Und dann kam der diesjährige Weihnachtsflight, 1990 Petrus und 1990 Lafleur. Beide Weine liegen seit der Arrivage unberührt in meinem Keller. Beide Weine durfte ich schon häufiger auf Proben genießen, aber das waren jetzt die ersten aus eigenem, sehr kühlem Keller und damit immer noch sehr jung. Über die heutigen Preise darf man nicht nachdenken, wenn man eine solche 6er OHK Petrus aufmacht. Ich habe damals in der Subskription €120 pro Flasche bezahlt. Petrus war Petrus war für mich der absolute Star damals bei den 90er Ankunftsproben, eindeutig WT100. Danach verschloss er sich stückweit, war zwar immer noch ein Gigant, aber eher so eine Art Potentialsieger. Erst 2018 zeigte er wieder seine große Klasse. Einmal, als der im direkten Vergleich zum 89er offenere, hedonistischere, etwas barockere Petrus mit traumhafter Pracht und Fülle den modernen 71er spielte. Auch hier klare WT100. Und weil es so schön war, gleich danach 2018 in einer 90er Probe noch einmal – WT100. Gestern war der Petrus der opulentere von beiden Weinen. Immer noch so unglaublich jung und dabei so ausdrucksstark mit traumhafter, dunkler auch etwas pflaumiger, süßer Frucht, mit Schwarzen Trüffeln und feinster, dunkler Schokolade, geradezu sexy, aber trotzdem präzise und mit sehr nobler Struktur, dazu einer Länge am Gaumen, die kaum aufhörte. Klare WT100 für ein absolutes, perfekt balanciertes und stimmiges Meisterstück mit immer noch deutlichen, aber einfach perfekten Tanninen, mit Potential für sicher noch 30 Jahre. Der Lafleur blitzte einmal 2009 auf unserer Lafleur Best Bottle auf. Da war er so dicht, so üppig, so lakritzig, kräuterig, hat reichlich Eukalyptus, Minze Süße, einfach alles von allem und noch viel mehr, ein dekadenter Wahnsinnsstoff, der am Gaumen nicht aufhörte und eine moderne Weinlegende – WT100. Dieses irre Aromenspiel zeigte er auch aus dieser Flasche, aber etwas verhaltener mit Wahnsinnspotential, gewaltigem Druck und unbändiger Kraft. Das waren wieder klare WT100, aber aus eigenem Keller werde ich mit der nächsten Flasche wohl wieder ein paar Jahre warten. Ich muss gestehen, dass ich zu beiden Weinen wenig notiert habe. Das einmalige Erlebnis, diese beiden Giganten nebeneinander in Bestzustand zu haben, war so berührend, so überwältigend. Das konnte man eigentlich nur schluckweise aufsaugen und dabei zeitweise die Augen schließen und träumen.

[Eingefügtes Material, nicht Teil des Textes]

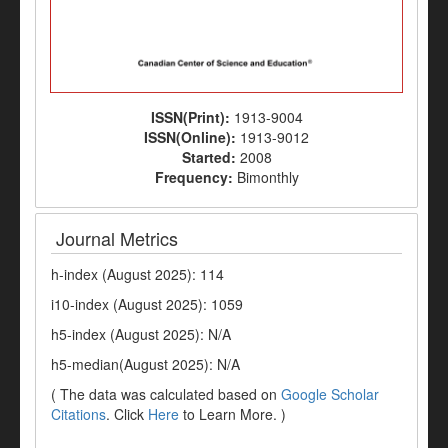
ISSN(Print):
1913-9004
ISSN(Online):
1913-9012
Started:
2008
Frequency:
Bimonthly
Journal Metrics
h-index (August 2025): 114
i10-index (August 2025): 1059
h5-index (August 2025): N/A
h5-median(August 2025): N/A
( The data was calculated based on
Google Scholar
Citations
. Click
Here
to Learn More. )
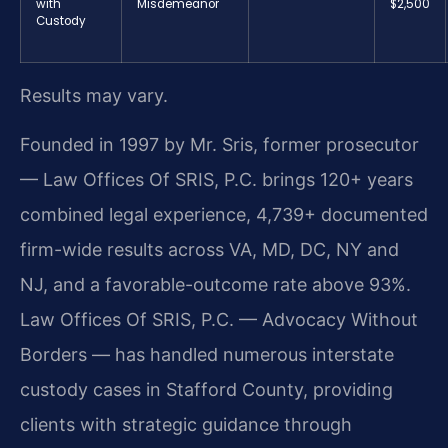
with
Misdemeanor
$2,500
Custody
Results may vary.
Founded in 1997 by Mr. Sris, former prosecutor
— Law Offices Of SRIS, P.C. brings 120+ years
combined legal experience, 4,739+ documented
firm-wide results across VA, MD, DC, NY and
NJ, and a favorable-outcome rate above 93%.
Law Offices Of SRIS, P.C. — Advocacy Without
Borders — has handled numerous interstate
custody cases in Stafford County, providing
clients with strategic guidance through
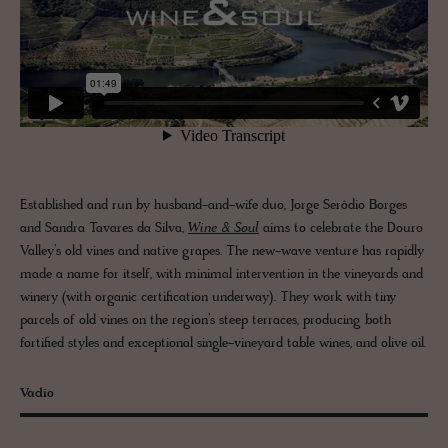
Established and run by husband-and-wife duo, Jorge Serôdio Borges
and Sandra Tavares da Silva,
Wine & Soul
aims to celebrate the Douro
Valley’s old vines and native grapes. The new-wave venture has rapidly
made a name for itself, with minimal intervention in the vineyards and
winery (with organic certification underway). They work with tiny
parcels of old vines on the region’s steep terraces, producing both
fortified styles and exceptional single-vineyard table wines, and olive oil.
Vadio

Großartig war ins besondere am rechten Ufer (St. Emilion und Pomerol) der Jahrgang 1998. Aus dem genossen wir jetzt zwei schöne Pomerols. Der 1998 L´Evangile war sehr elegant und fein, dabei immer noch so jung und dicht mit opulenter Fülle, aber auch mit viel Substanz für noch längere Zukunft – WT95+. Von allem noch etwas mehr hatte der hoch aromatische, enorm druckvolle 1998 Vieux Chateau Certan. Der begeisterte mit reifer Kirsche und pflaumiger Frucht, getrüffelt in dichter, dunkler Schokolade, dabei so kräftig mit erster Opulenz und Potential für Perfektion in 10 Jahren – WT97+. Passend zur rosa Kapsel des Vieux Certan hörten wir La Vie en Rose von Edith Piaf. Und weil das so schön war, machten wir weiter mit dem göttlichen 2000 La Conseillante. Der verwöhnte mit traumhafter, verführerischer Frucht und schmelziger Pracht und Fülle, war dabei aber auch noch so jung mit viel Potential - WT97+.

Kalifornien vom Allerfeinsten war dann 1994 Shafer Hillside Select, wieder mit großartiger Frucht, intensiver Minze und feinstem Schmelz hoch elegant, einfach perfekt balanciert und praktisch altersfrei, schon weit über ein Dutzend Mal getrunken und praktisch immer auf diesem atemberaubenden Niveau – WT100.